Among those factors, Pedersen pointed to a difficult economy making it harder for families to afford St. Vincent’s tuition of just over $20,000 a year. The COVID-19 pandemic also prompted several families to leave school and those losses are still felt.
The financial shortfall is also the result of increased tuition assistance being offered to students, according to a press release issued by the school on Feb. 15.
“It's really hitting the fan, if you will,” Pedersen said.
Independent Catholic school
For more than a century, the relatively small high school of 170 enrolled students and 31 full-time faculty has been managed by the St. Vincent de Paul Parish, which falls under the Diocese of Santa Rosa. But that changed last December, when the school announced it would separate from the parish, though it will remain Catholic with the diocese’s blessing.
At that time, school leaders launched a $3 million online fundraiser to help with the transition toward independence. That money, when raised, will be used "to be more self-sustaining for the future,“ said Lisa Lichty, a member of the school’s newly created interim board and also a St. Vincent parent.
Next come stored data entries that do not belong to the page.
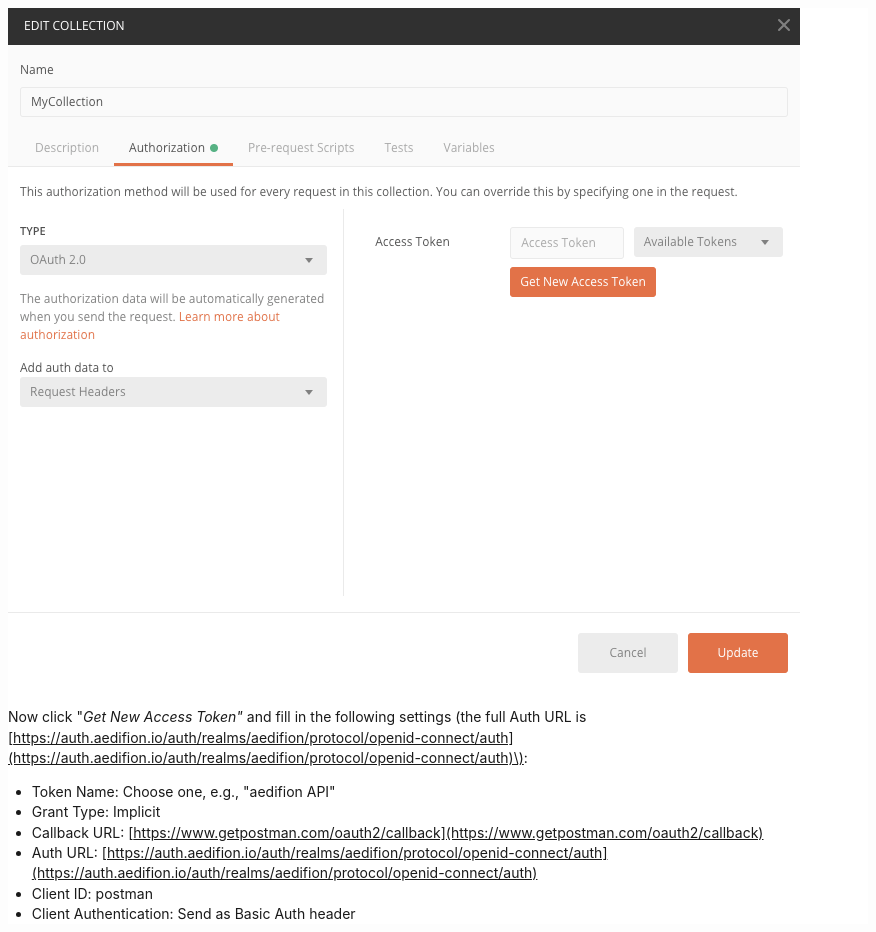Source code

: ![Choose OAuth 2.0 as authorization type for your collection of requests.](../../../.gitbook/assets/image%20%2840%29.png)

Now click "_Get New Access Token"_  and fill in the following settings \(the full Auth URL is [https://auth.aedifion.io/auth/realms/aedifion/protocol/openid-connect/auth](https://auth.aedifion.io/auth/realms/aedifion/protocol/openid-connect/auth)\):

* Token Name: Choose one, e.g., "aedifion API"
* Grant Type: Implicit
* Callback URL: [https://www.getpostman.com/oauth2/callback](https://www.getpostman.com/oauth2/callback)
* Auth URL: [https://auth.aedifion.io/auth/realms/aedifion/protocol/openid-connect/auth](https://auth.aedifion.io/auth/realms/aedifion/protocol/openid-connect/auth)
* Client ID: postman
* Client Authentication: Send as Basic Auth header
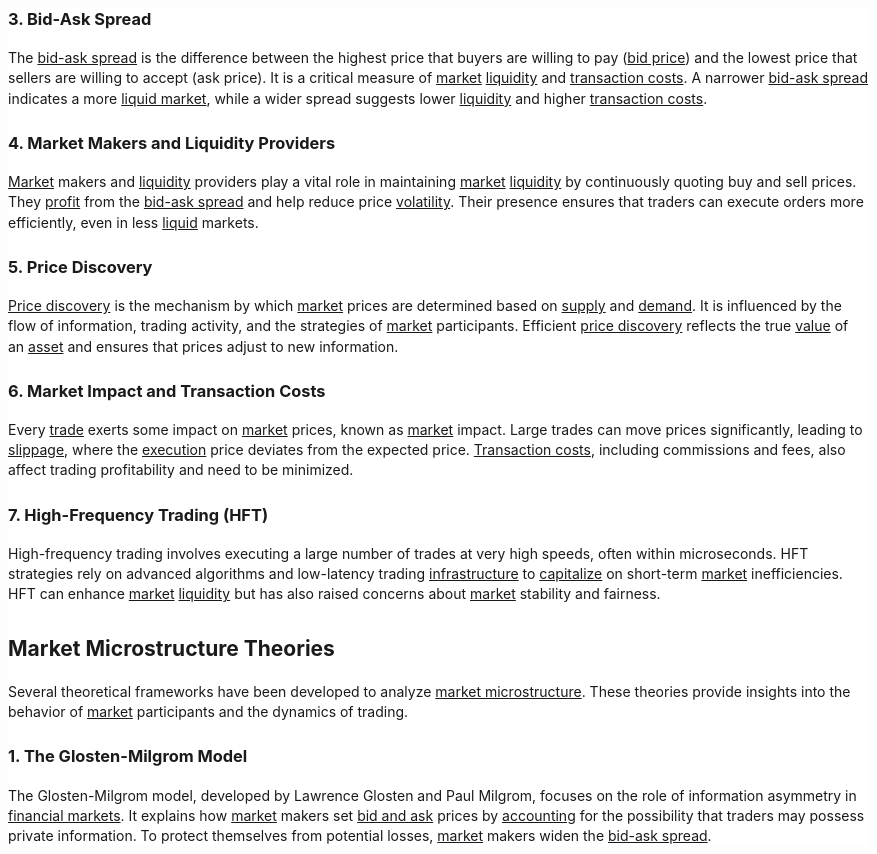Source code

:### 3. Bid-Ask Spread

The [bid-ask spread](../b/bid-ask_spread.md) is the difference between the highest price that buyers are willing to pay ([bid price](../b/bid_price.md)) and the lowest price that sellers are willing to accept (ask price). It is a critical measure of [market](../m/market.md) [liquidity](../l/liquidity.md) and [transaction costs](../t/transaction_costs.md). A narrower [bid-ask spread](../b/bid-ask_spread.md) indicates a more [liquid market](../l/liquid_market.md), while a wider spread suggests lower [liquidity](../l/liquidity.md) and higher [transaction costs](../t/transaction_costs.md).

### 4. Market Makers and Liquidity Providers

[Market](../m/market.md) makers and [liquidity](../l/liquidity.md) providers play a vital role in maintaining [market](../m/market.md) [liquidity](../l/liquidity.md) by continuously quoting buy and sell prices. They [profit](../p/profit.md) from the [bid-ask spread](../b/bid-ask_spread.md) and help reduce price [volatility](../v/volatility.md). Their presence ensures that traders can execute orders more efficiently, even in less [liquid](../l/liquid.md) markets.

### 5. Price Discovery

[Price discovery](../p/price_discovery.md) is the mechanism by which [market](../m/market.md) prices are determined based on [supply](../s/supply.md) and [demand](../d/demand.md). It is influenced by the flow of information, trading activity, and the strategies of [market](../m/market.md) participants. Efficient [price discovery](../p/price_discovery.md) reflects the true [value](../v/value.md) of an [asset](../a/asset.md) and ensures that prices adjust to new information.

### 6. Market Impact and Transaction Costs

Every [trade](../t/trade.md) exerts some impact on [market](../m/market.md) prices, known as [market](../m/market.md) impact. Large trades can move prices significantly, leading to [slippage](../s/slippage.md), where the [execution](../e/execution.md) price deviates from the expected price. [Transaction costs](../t/transaction_costs.md), including commissions and fees, also affect trading profitability and need to be minimized.

### 7. High-Frequency Trading (HFT)

High-frequency trading involves executing a large number of trades at very high speeds, often within microseconds. HFT strategies rely on advanced algorithms and low-latency trading [infrastructure](../i/infrastructure.md) to [capitalize](../c/capitalize.md) on short-term [market](../m/market.md) inefficiencies. HFT can enhance [market](../m/market.md) [liquidity](../l/liquidity.md) but has also raised concerns about [market](../m/market.md) stability and fairness.

## Market Microstructure Theories

Several theoretical frameworks have been developed to analyze [market microstructure](../m/market_microstructure.md). These theories provide insights into the behavior of [market](../m/market.md) participants and the dynamics of trading.

### 1. The Glosten-Milgrom Model

The Glosten-Milgrom model, developed by Lawrence Glosten and Paul Milgrom, focuses on the role of information asymmetry in [financial markets](../f/financial_market.md). It explains how [market](../m/market.md) makers set [bid and ask](../b/bid_and_ask.md) prices by [accounting](../a/accounting.md) for the possibility that traders may possess private information. To protect themselves from potential losses, [market](../m/market.md) makers widen the [bid-ask spread](../b/bid-ask_spread.md).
According to Lichty, “We do not anticipate that that three million is anything that is going to be generated immediately. That is the goal for the years to come.”
Meanwhile, the new online fundraiser announced earlier this month has raised just under $87,000 as of Wednesday.
That’s still far short of the $500,000 needed, though better than the original $1.4 million deficit – jointly shared by the school and the parish – that school leaders said they learned about at the start of the school year.
“We were very successful in a lot of fundraising, a lot of cuts in getting to the point where now the remaining deficit is $500,000. That's for the existing school year,” Lichty said.
Still, if the shortfall isn’t met within a few weeks, faculty could suffer, Lichty said, noting that the March 30 deadline was set to “ensure our teachers’ payroll” through June 30.
Other forms of school income, including tuition, are not covering the entire year’s expenses, Lichty said.
According to interim Principal Tony Greco, St. Vincent’s finances have been managed jointly by the school’s finance department and a parish finance committee – an advisory committee that approved both the high school’s and St. Vincent de Paul Elementary School’s finances. (The elementary school remains under parish management.) Moving forward, the high school’s finances will be controlled solely by the independent school board, Greco said.
But that’s only if the current hurdle is cleared. If the fundraiser comes up “a little short,” the school will be able to get by, Lichty said. “But it depends on how far we get” by March 30, she said, noting that with $400,000 to $450,000, “they’ll figure out a way.”
Barring that, “The worst-case scenario would obviously be that the school doesn't make it through another year,” said Sommer Hansen, interim board vice chair and a St. Vincent parent.
“But the best-case scenario is what we're working towards, and that's seeing the school through the end of the year and getting to operate as an independent Catholic school.”
Fundraising is ‘critical’
School fundraising is nothing new, and “something that happens every year and not only at St. Vincent's, at every private school,” Lichty said.
“We are privately funded, we offer a lot of tuition assistance, so it is sometimes a misperception that because we charge for tuition, we have a lot of income. And we do offer a lot of tuition assistance, and so fundraising is something that is a very critical part of the business structure every year.”